Render the data from the line with "family: Elateridae" up to and including the final line as a Markdown table with the columns Row and Entry, numbering each row and leaving out blank lines and pictures.

╭──

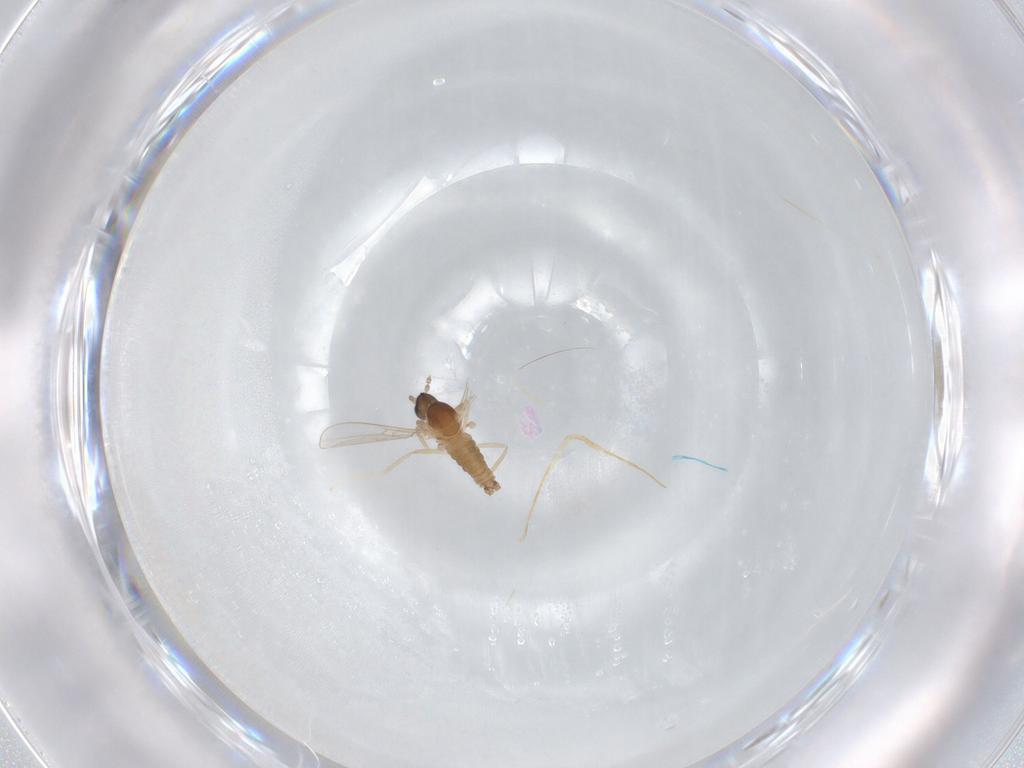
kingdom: Animalia
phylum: Arthropoda
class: Insecta
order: Diptera
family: Cecidomyiidae
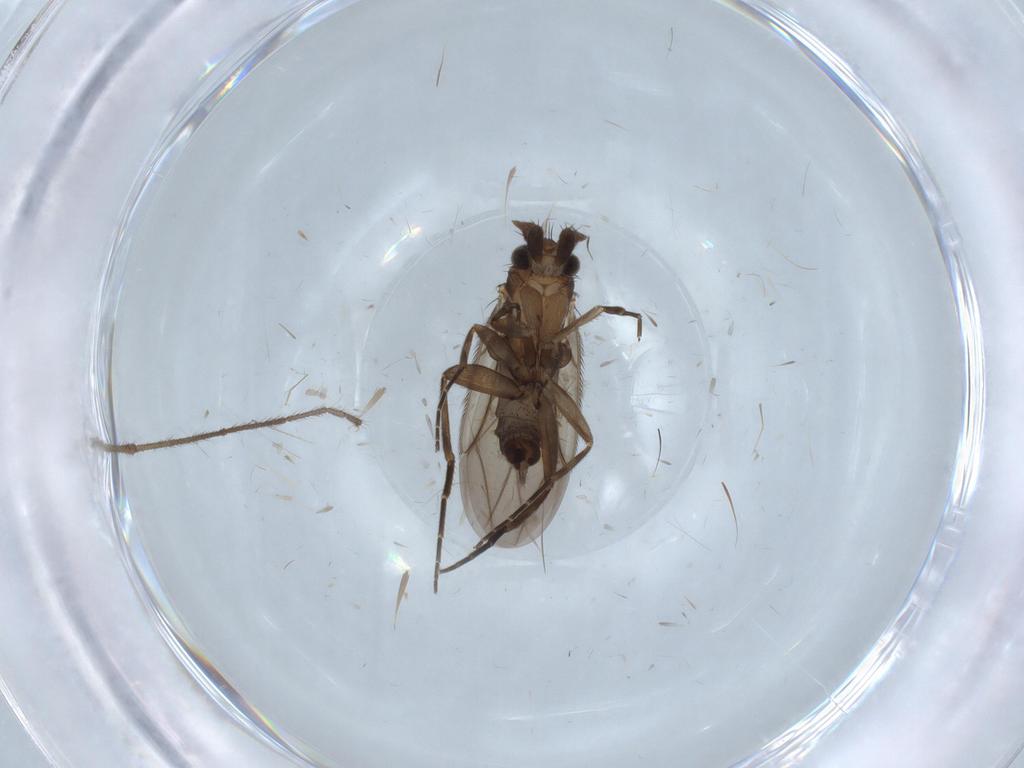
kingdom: Animalia
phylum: Arthropoda
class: Insecta
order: Diptera
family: Phoridae
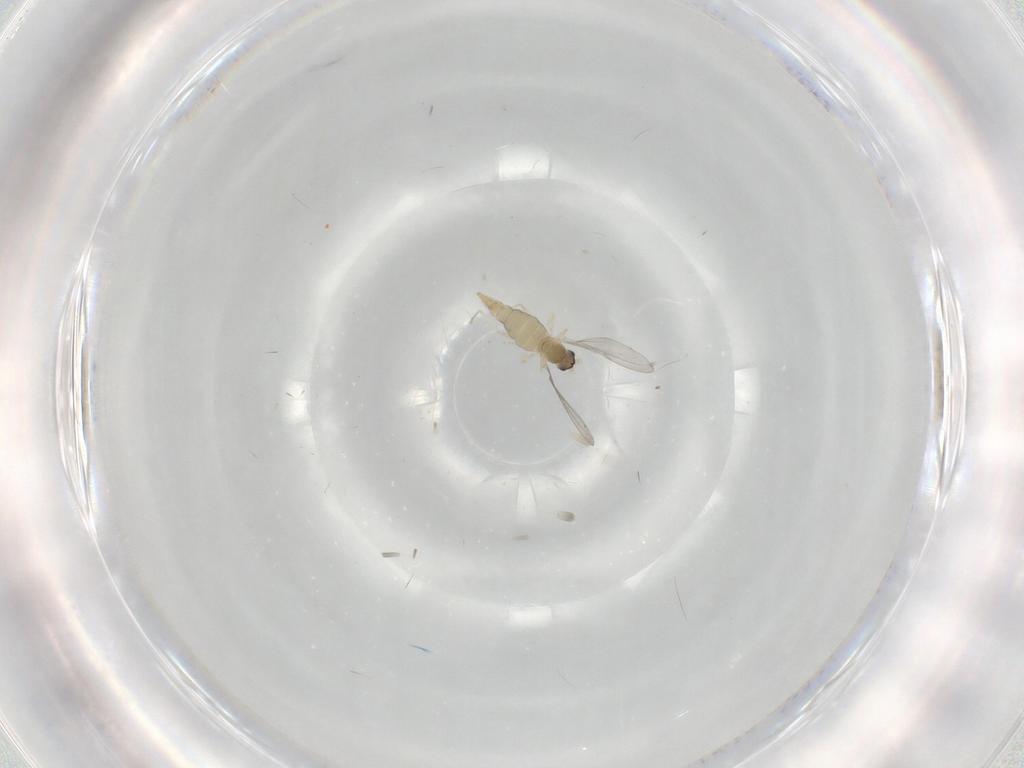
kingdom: Animalia
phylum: Arthropoda
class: Insecta
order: Diptera
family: Cecidomyiidae
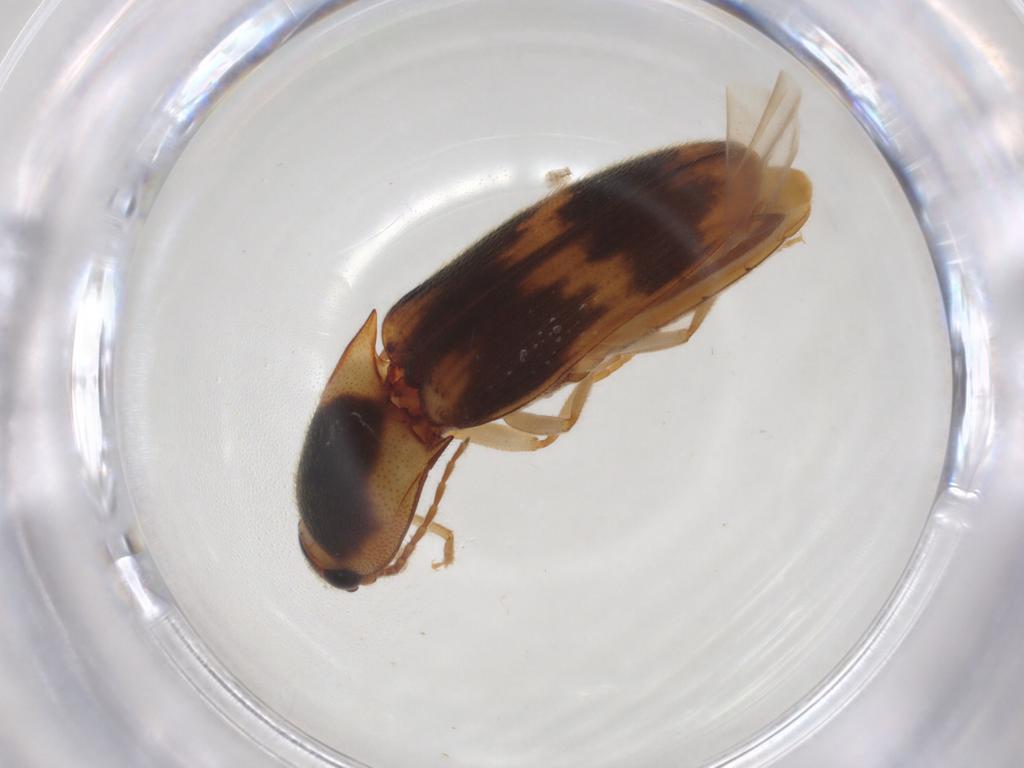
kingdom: Animalia
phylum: Arthropoda
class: Insecta
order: Coleoptera
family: Elateridae
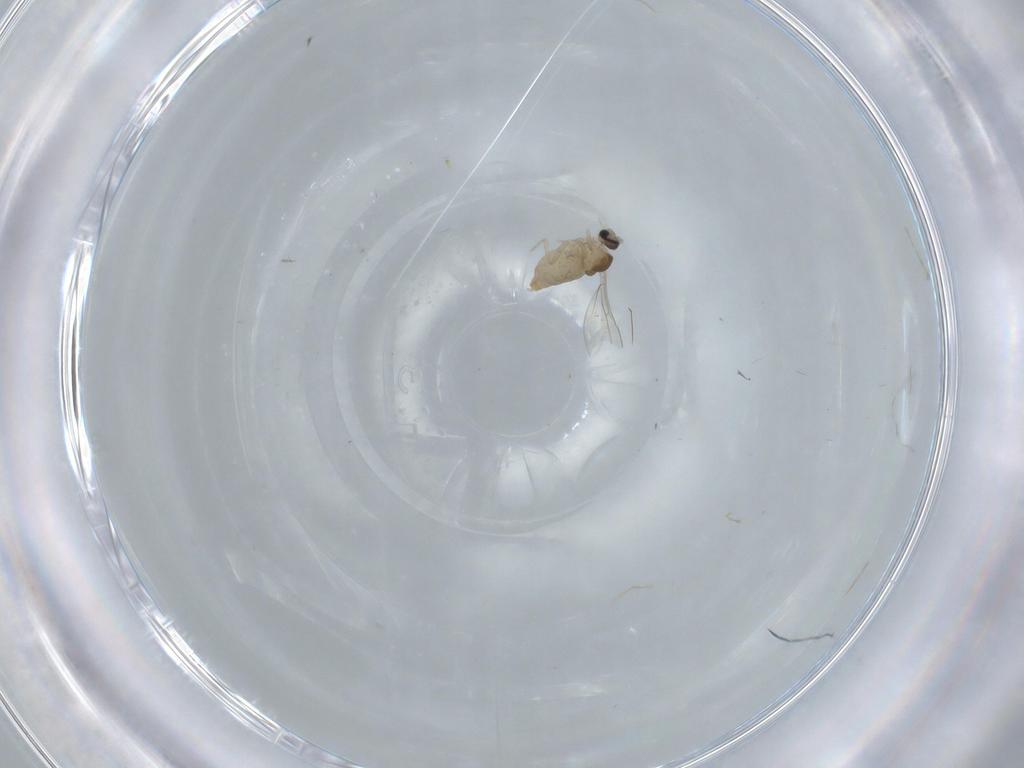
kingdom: Animalia
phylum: Arthropoda
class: Insecta
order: Diptera
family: Cecidomyiidae
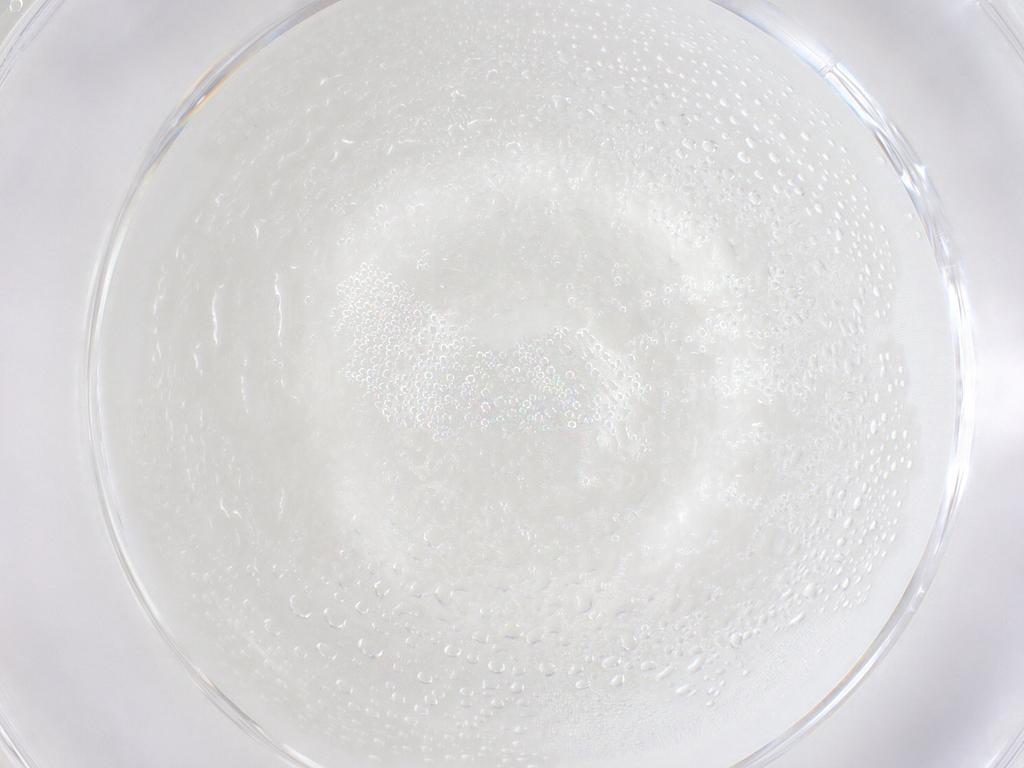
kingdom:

╰──

The output >>
| Row | Entry |
|---|---|
| 1 | family: Elateridae |
| 2 | kingdom: Animalia |
| 3 | phylum: Arthropoda |
| 4 | class: Insecta |
| 5 | order: Diptera |
| 6 | family: Cecidomyiidae |
| 7 | kingdom: |